Start of Block
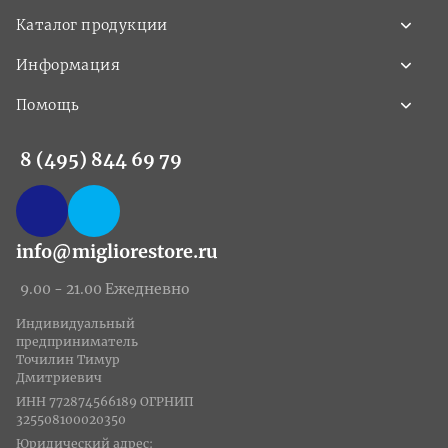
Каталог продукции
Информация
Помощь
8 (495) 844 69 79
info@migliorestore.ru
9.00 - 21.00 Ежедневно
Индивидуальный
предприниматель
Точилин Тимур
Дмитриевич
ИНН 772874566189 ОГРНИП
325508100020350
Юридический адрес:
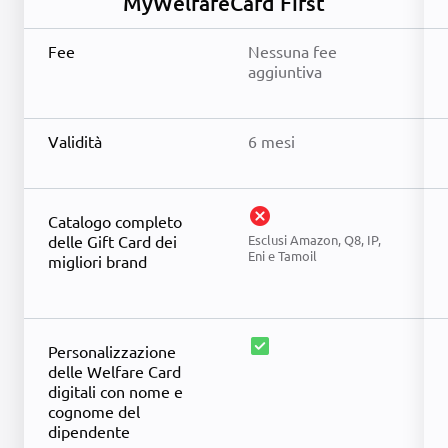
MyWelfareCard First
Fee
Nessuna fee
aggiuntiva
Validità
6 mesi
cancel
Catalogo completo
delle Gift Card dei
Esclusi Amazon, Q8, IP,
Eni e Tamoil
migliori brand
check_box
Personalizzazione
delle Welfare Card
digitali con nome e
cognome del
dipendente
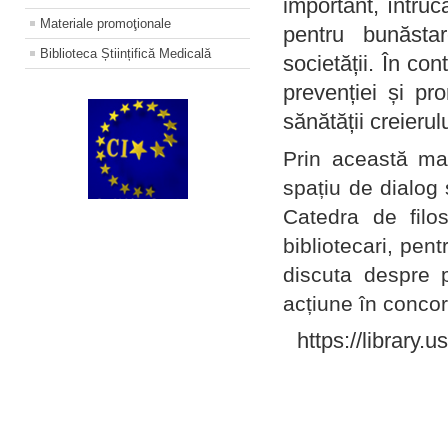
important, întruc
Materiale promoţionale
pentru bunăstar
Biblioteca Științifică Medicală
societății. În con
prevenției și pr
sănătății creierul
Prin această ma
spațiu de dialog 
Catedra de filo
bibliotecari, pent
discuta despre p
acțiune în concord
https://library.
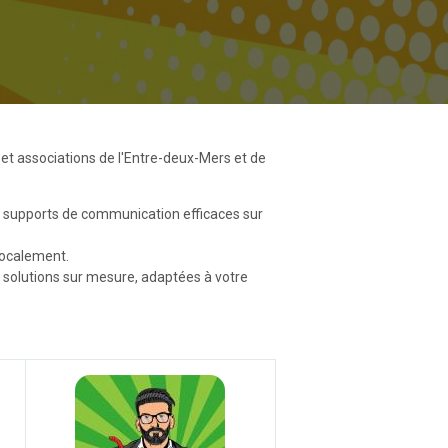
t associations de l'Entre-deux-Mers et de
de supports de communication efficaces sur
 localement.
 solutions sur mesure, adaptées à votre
End of Block
Start of Block
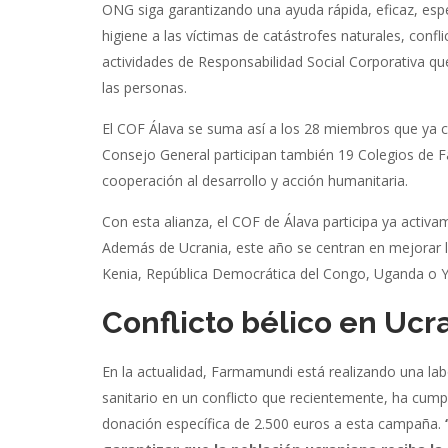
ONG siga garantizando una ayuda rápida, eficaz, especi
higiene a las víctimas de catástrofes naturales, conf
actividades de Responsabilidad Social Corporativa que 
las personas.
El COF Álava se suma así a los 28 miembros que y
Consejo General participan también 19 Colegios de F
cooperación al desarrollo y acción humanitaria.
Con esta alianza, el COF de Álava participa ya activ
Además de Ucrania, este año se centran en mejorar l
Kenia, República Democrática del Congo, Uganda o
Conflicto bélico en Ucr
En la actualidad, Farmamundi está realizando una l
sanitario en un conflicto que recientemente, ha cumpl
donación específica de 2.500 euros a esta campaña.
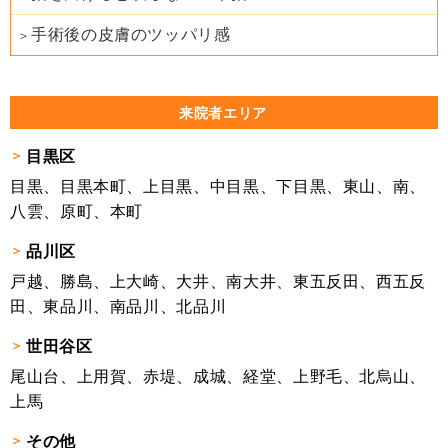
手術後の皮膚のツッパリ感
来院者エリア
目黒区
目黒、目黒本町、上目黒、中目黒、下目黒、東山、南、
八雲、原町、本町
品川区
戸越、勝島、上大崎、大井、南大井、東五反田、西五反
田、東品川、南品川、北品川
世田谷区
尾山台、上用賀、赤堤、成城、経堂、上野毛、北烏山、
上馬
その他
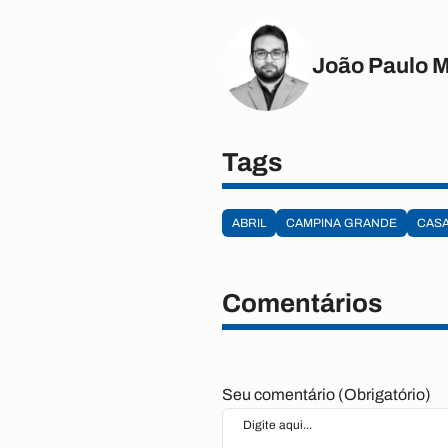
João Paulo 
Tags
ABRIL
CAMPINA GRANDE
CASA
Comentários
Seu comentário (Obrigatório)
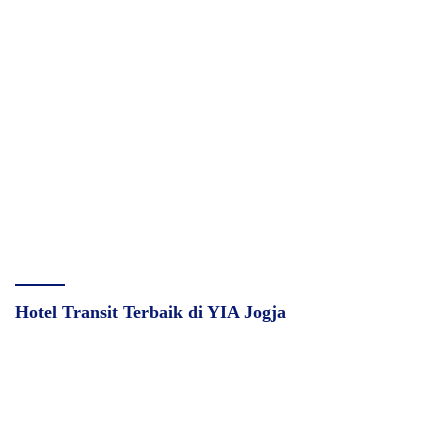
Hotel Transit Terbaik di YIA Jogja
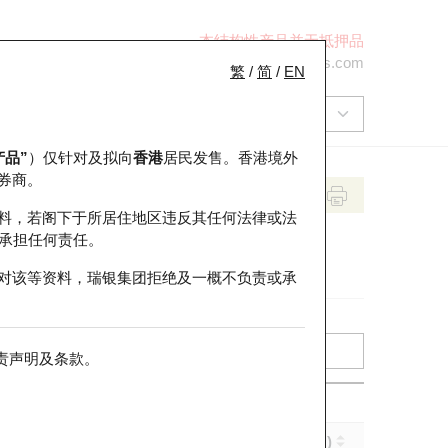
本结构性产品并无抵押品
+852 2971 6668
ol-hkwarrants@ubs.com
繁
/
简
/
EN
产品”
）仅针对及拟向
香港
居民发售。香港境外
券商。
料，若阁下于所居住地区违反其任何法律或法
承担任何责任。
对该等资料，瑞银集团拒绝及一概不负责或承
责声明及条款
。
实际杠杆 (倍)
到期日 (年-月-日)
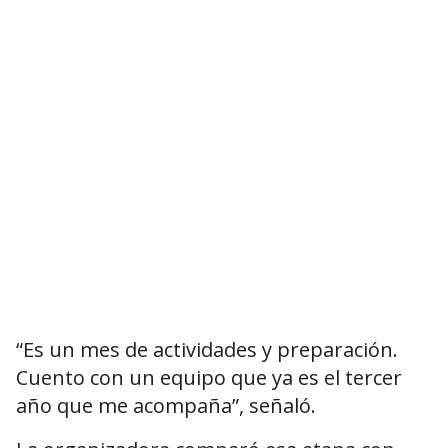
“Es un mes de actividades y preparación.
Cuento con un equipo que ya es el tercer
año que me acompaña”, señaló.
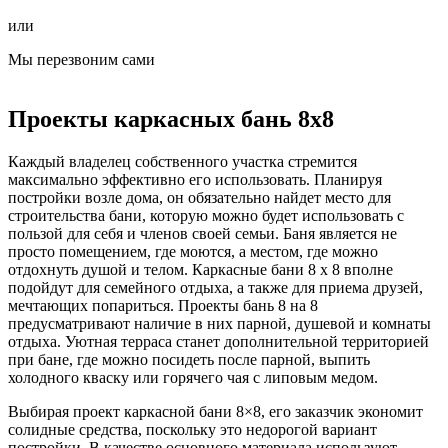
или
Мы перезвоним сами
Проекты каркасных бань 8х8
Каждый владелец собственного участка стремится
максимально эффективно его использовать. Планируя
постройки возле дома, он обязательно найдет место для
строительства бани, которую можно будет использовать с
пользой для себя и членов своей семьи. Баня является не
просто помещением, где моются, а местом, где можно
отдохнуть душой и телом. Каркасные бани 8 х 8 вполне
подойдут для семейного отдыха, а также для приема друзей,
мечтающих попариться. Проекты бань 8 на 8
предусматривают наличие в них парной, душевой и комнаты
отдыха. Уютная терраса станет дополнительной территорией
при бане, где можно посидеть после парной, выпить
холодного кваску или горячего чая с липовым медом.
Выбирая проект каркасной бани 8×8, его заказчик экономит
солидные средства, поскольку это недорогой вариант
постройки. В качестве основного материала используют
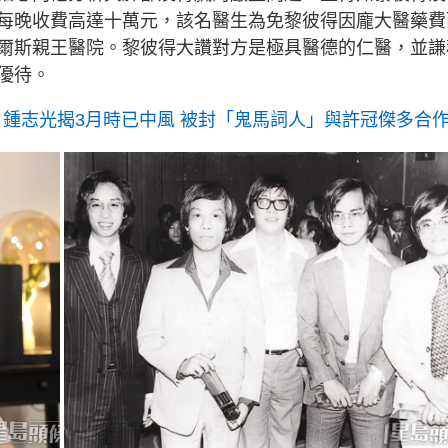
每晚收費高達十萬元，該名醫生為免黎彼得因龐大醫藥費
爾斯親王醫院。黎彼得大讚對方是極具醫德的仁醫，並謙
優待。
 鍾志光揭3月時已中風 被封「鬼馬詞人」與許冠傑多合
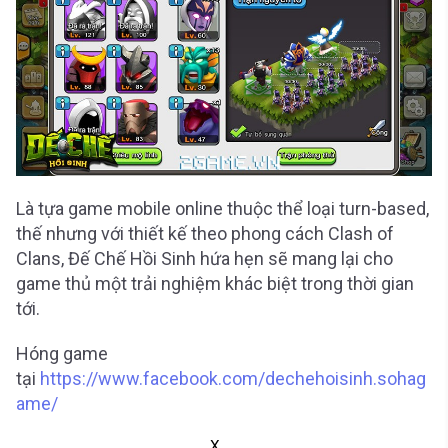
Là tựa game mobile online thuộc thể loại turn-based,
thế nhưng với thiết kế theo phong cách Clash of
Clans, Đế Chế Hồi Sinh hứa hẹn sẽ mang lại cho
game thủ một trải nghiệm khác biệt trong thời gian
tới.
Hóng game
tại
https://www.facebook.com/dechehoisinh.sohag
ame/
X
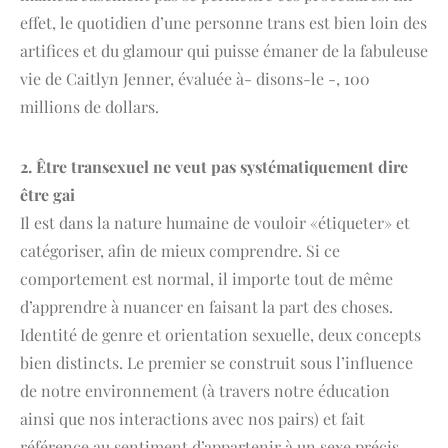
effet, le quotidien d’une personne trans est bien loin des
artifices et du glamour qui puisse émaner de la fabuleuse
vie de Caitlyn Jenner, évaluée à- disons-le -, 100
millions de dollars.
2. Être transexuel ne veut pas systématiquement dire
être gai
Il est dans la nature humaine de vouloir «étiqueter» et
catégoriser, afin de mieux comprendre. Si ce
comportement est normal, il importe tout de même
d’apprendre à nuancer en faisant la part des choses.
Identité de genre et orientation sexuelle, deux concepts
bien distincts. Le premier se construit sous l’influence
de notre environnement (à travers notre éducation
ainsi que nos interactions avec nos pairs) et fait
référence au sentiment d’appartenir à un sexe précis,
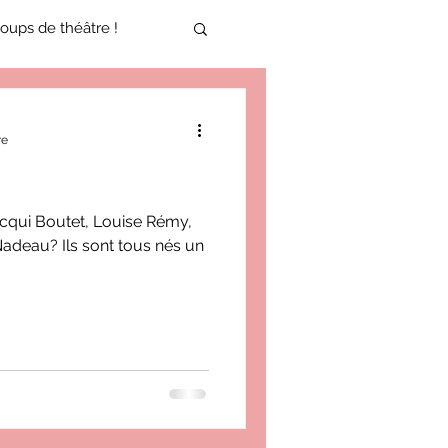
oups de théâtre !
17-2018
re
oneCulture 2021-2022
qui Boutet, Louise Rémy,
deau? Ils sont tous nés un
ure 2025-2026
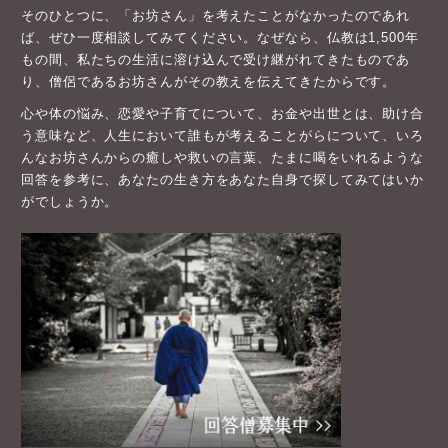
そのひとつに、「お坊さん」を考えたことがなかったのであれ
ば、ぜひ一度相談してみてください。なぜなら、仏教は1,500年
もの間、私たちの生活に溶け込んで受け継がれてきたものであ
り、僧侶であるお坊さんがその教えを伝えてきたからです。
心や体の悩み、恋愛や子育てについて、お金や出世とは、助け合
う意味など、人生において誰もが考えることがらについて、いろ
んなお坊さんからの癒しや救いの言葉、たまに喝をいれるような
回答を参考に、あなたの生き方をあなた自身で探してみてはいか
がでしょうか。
End of Block
WHAT YOU SHOULD DO: Update everything from the line containing "MyWelfareCard First" down to the line containing "https://library." by replacing "Validità" with "Durata" and leaving all else unchanged. Leave the pictures out of your answer.

ANSWER TO THIS PROBLEM:
MyWelfareCard First
Fee
Nessuna fee
aggiuntiva
Durata
6 mesi
cancel
Catalogo completo
delle Gift Card dei
Esclusi Amazon, Q8, IP,
Eni e Tamoil
migliori brand
check_box
Personalizzazione
delle Welfare Card
digitali con nome e
cognome del
dipendente
important, întruc
Materiale promoţionale
pentru bunăstar
Biblioteca Științifică Medicală
societății. În con
prevenției și pr
sănătății creierul
Prin această ma
spațiu de dialog 
Catedra de filo
bibliotecari, pent
discuta despre p
acțiune în concord
https://library.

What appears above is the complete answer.